*Extracted records:*
═══

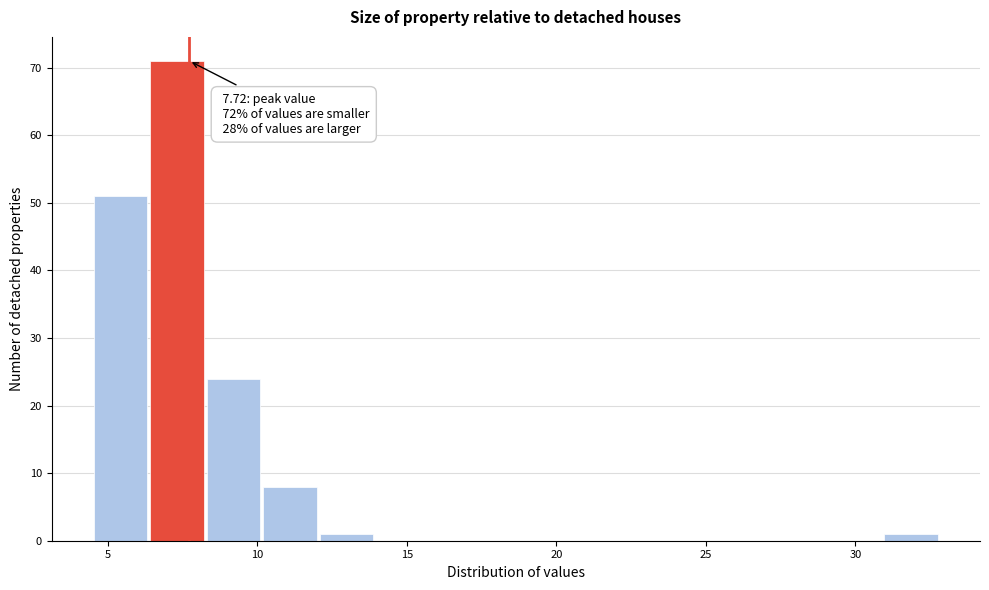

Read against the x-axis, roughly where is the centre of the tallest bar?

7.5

═══

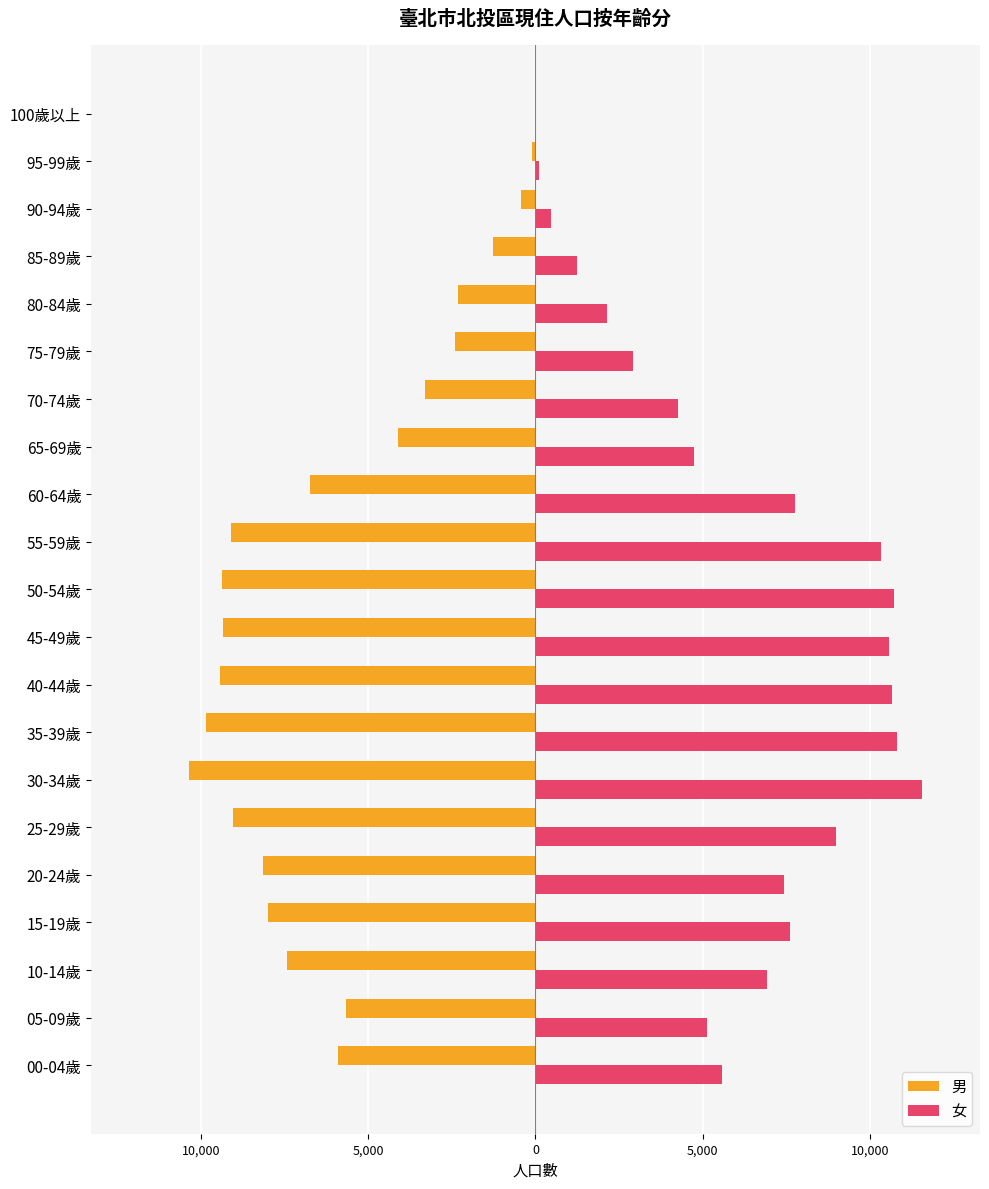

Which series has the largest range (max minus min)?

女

═══

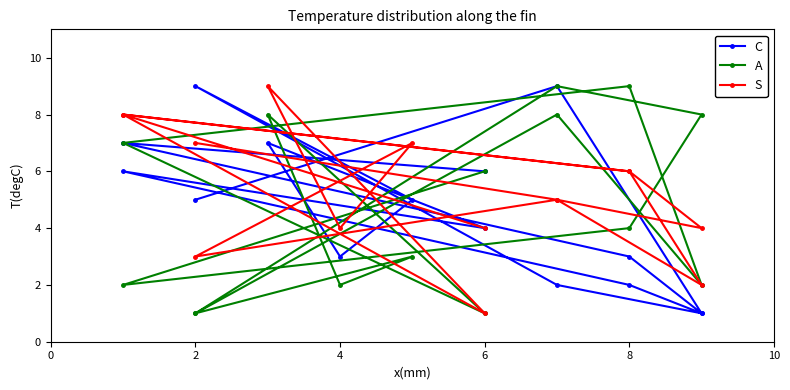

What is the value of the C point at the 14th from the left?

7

═══

Extract every line of the rows above that contains the string "from". Treat uppercase and lowercase letters as distinct.

What is the value of the C point at the 14th from the left?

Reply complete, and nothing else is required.